Members of the American Federation of Teachers rally in support of affirmative action outside of the Supreme Court on Dec. 9, 2015, as the court hears oral arguments in the Fisher v. University of Texas at Austin affirmative action case.

"It's kind of the assumption that if a black student or a Hispanic student is admitted as part of the top 10% plan, it has to be because that student didn't have to compete against very many whites and Asians in the high school class," Alito said. "It's a really pernicious stereotype."

A third option would be to send the case back to the original federal district court, where the university could seek to submit data showing that its racial preferences work and, ultimately, can be ended.

"They weren't given the chance to add additional evidence," Kennedy told Bert Rein, the lawyer for Abigail Fisher, a white student who protested her denial of admission in 2008.

People stand in line hoping to get into the Supreme Court for Wednesday's oral arguments on affirmative action.

Fisher, who ultimately graduated from Louisiana State University rather than her home state's flagship campus, issued a statement. “Like most Americans, I don’t believe students should be treated differently because of their race," she said. ”Hopefully, this case will end racial classifications and preferences at the University of Texas.”

The school's first method of integration — accepting the top students from every high school that uses class rankings — isn't challenged, even though it "trades on the de facto segregation that still exists in Texas" to pull in minorities, the school's Supreme Court brief notes.

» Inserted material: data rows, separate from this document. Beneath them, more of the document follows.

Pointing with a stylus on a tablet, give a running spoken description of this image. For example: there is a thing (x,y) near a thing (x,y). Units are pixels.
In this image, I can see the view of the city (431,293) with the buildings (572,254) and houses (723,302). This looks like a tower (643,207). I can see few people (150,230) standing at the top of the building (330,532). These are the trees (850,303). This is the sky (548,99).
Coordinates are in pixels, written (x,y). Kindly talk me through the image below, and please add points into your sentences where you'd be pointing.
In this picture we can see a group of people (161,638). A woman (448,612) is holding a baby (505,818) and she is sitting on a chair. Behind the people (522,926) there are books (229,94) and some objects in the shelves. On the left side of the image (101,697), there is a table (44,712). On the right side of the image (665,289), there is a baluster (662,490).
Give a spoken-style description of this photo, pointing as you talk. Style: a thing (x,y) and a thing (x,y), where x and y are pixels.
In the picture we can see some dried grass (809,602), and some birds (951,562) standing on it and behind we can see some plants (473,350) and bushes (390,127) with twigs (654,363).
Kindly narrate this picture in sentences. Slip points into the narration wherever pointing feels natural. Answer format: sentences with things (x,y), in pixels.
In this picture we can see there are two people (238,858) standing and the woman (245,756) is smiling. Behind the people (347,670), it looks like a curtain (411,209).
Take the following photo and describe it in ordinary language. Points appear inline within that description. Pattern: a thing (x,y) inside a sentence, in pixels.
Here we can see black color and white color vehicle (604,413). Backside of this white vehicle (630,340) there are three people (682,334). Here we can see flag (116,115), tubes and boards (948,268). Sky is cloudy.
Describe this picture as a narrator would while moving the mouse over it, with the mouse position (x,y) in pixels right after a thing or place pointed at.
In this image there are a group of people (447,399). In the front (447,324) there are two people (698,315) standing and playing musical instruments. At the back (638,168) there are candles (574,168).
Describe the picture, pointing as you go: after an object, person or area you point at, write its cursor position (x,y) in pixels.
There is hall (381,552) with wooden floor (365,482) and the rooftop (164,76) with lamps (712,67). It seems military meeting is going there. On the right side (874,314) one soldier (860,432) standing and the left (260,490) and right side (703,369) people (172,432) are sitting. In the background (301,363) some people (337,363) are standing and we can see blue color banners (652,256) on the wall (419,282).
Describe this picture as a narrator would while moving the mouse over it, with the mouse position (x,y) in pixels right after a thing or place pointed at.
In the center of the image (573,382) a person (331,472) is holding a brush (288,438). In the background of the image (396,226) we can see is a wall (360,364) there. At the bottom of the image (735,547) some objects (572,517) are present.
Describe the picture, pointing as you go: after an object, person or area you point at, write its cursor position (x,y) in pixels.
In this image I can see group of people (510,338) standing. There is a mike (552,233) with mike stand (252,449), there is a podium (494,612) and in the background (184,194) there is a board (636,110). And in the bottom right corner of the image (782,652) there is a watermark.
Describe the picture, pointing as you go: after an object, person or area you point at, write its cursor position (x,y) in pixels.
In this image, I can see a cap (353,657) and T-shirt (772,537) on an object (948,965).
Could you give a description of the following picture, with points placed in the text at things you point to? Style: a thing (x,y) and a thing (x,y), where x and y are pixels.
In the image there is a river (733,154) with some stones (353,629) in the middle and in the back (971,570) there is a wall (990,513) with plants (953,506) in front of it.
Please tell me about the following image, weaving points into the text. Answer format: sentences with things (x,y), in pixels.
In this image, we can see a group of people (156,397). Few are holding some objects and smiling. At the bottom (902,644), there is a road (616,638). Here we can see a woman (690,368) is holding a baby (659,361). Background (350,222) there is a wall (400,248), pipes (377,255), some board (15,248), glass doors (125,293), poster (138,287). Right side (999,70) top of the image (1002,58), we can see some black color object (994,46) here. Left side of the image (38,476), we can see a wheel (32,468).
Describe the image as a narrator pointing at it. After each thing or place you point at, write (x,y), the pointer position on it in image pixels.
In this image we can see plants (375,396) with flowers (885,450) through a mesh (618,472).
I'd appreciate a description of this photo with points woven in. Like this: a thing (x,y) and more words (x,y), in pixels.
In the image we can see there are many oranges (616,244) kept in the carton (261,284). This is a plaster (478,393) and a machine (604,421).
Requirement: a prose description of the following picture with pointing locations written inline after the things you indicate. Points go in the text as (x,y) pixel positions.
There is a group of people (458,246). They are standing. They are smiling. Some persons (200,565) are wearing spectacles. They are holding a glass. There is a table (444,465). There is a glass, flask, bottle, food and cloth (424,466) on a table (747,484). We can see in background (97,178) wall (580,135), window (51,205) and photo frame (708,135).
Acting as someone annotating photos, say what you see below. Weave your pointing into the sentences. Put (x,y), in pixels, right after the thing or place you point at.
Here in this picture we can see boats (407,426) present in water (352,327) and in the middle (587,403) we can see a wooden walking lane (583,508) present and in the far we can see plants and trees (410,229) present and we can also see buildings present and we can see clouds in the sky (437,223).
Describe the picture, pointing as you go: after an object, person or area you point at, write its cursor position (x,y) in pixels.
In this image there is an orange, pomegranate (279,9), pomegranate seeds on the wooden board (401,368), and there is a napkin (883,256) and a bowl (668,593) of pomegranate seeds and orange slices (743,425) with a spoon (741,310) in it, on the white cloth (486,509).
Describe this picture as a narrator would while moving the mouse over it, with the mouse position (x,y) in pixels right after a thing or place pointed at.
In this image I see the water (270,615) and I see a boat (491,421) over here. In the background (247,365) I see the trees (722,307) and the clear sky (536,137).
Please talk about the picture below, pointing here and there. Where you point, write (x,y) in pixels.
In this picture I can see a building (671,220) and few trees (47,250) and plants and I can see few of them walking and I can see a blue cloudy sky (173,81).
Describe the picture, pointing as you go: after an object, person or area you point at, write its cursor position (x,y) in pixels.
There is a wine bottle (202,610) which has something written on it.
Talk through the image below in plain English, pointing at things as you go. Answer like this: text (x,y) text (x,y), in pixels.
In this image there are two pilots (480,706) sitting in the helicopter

What's contested is the second method — a topping-off of each freshman class by focusing on a potpourri of factors, from special talents and extracurricular activities to socioeconomics, race and ethnicity. Those last factors are used to produce what the school calls "diversity within diversity" — a representative mix of minority students, rather than just those from segregated communities with similar backgrounds and experiences.

Guixue Zhou of North Potomac, Md., left, and others protests against racial quotas outside the Supreme Court on Dec. 9, 2015, as the court hears oral arguments in the Fisher v. University of Texas at Austin case.

Alito and Roberts pounced on the need for that so-called "holistic" program, arguing that it has done little to boost the percentage of African Americans on campus or bring diversity down to the classroom level, as the school wants.

"What unique perspective does a minority student bring to a physics class?" Roberts asked.

Justice Sonia Sotomayor said the university's use of race had increased the percentage of minorities at least slightly from 2004 to 2008, by which time 20% of its black students and 15% of Hispanics were admitted through holistic review rather than class rank. Even so, she said, more is needed.

"No matter what it does," Sotomayor said, "it doesn't have enough numbers of black people."